- _Problems and tasks_:
(a) Answer these questions about the book discussion:
(i) Which of the books being read helps the writer relax?
(ii) Which actor does CartesianFart praise for the movie role?
(iii) Which two technologies does the reply say were arising at the time?
(b) Resume the book discussion from the point where it stops.

- _Selected excerpt_:
== Segment start ==
Am rotating between Stalingrad by Anthony Beever, The New Penguin History of the World by J.M Roberts and Winnie the Pooh by A.A. Milne.

The last one helps me relax after taking in too much information :D
 
CartesianFart said:
I am quite fond of the movie than the book,i think that was Sean Connery best role in any given script he ever done.:king:
And what is the Goan Inquisition?Can u flatter me by saying something brief about it?;)
I agree it's a great movie and Connery did the role proud. But the movie only gives you a vague notion of the intellectual and spiritual turmoil of the middle ages. Of course the book gives you much more detail on the different monastic orders, what they stood for, their relationship with the Vatican and The Holy Roman Empire, what technologies were arising at the time (reading glasses and the fork), what texts were influential (Greek, Roman, Arabic, 'Pagan' from Africa and Europe etc). And it's damn funny in places too. What I really like is it drops you into the mindset of those monks, something a history book would not do nearly as well.
== Segment end ==
- _Data items_:
== Segment start ==
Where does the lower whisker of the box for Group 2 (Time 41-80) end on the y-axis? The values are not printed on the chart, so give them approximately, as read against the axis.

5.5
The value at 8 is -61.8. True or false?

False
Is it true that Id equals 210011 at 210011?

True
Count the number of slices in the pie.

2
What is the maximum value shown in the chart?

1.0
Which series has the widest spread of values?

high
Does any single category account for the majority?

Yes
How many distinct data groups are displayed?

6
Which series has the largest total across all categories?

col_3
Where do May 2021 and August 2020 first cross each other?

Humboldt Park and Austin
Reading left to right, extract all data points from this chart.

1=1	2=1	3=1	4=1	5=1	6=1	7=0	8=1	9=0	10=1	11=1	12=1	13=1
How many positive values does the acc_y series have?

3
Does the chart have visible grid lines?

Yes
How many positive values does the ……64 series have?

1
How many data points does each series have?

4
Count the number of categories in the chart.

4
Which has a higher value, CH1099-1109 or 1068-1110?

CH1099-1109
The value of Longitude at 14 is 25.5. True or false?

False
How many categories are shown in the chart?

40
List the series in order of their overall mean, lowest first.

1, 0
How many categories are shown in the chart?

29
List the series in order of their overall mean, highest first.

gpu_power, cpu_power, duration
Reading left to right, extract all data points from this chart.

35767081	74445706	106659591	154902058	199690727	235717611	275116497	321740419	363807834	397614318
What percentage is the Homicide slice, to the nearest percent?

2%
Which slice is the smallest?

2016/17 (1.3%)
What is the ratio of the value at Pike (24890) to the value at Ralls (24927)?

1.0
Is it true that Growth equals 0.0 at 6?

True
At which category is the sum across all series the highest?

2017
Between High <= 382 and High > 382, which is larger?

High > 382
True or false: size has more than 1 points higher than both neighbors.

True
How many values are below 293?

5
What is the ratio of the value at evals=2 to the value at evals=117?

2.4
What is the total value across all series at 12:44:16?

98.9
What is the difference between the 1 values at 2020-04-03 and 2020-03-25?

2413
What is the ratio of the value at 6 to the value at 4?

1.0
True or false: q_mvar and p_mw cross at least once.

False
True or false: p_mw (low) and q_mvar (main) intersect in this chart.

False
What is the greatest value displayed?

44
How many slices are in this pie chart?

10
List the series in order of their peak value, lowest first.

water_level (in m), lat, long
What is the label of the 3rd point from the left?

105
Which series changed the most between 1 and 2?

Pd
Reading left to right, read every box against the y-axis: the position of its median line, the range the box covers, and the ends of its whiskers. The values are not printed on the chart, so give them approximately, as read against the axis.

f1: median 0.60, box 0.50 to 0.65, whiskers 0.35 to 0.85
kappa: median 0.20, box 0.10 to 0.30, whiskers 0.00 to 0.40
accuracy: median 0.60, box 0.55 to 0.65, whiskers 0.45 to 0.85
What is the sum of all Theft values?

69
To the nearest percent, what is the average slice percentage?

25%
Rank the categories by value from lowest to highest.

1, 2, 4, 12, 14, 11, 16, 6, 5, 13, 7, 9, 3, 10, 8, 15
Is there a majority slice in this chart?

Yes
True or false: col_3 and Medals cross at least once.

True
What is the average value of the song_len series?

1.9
== Segment end ==
- _Answers for each item_:
(a)
(i) Winnie the Pooh by A.A. Milne
(ii) Sean Connery
(iii) Reading glasses and the fork

(b)
The Goan Inquisition ran for some 200 years, from around 1560 to 1770. It took place mainly in Goa, on the West Coast of India, and condemned Hindus, Jains, some Muslims and Catholics alike. It is often referred to as "The Great Rigour" in Portuguese records and was, according to the accounts I've been reading, a whole lot worse than the Inquisitions taking place in Europe. There was an elaborate informer system (if you reported an infidel, heretic and / or 'a bad Catholic' you were entitled to half their property upon them being found 'guilty', the other half going to the church). There was the regular locking up and tortuing to the point of death, without any bother to enquire or charge with a crime. Hindus were made to destroy their temples with their own hands, on a very wide scale. Taxation laws changed. Laws governing dress, music, food and other social activities were changed. The bit that's relevant to my amily history is that they (my ancestors) had already converted to Catholicism, but retained their traditional Hindu dress, social circle and diet. The Portuguese were not quite satisfied even with this and subject many of our community to these horrors. As a result there was a great flight of Catholic Indians down the coast because, although they were happy to be Catholic - they wanted to hold onto the Indian part of their identity also. BTW - This all follows an early flight from northern India when the Mughals arrived on the scene, although for quite different reasons.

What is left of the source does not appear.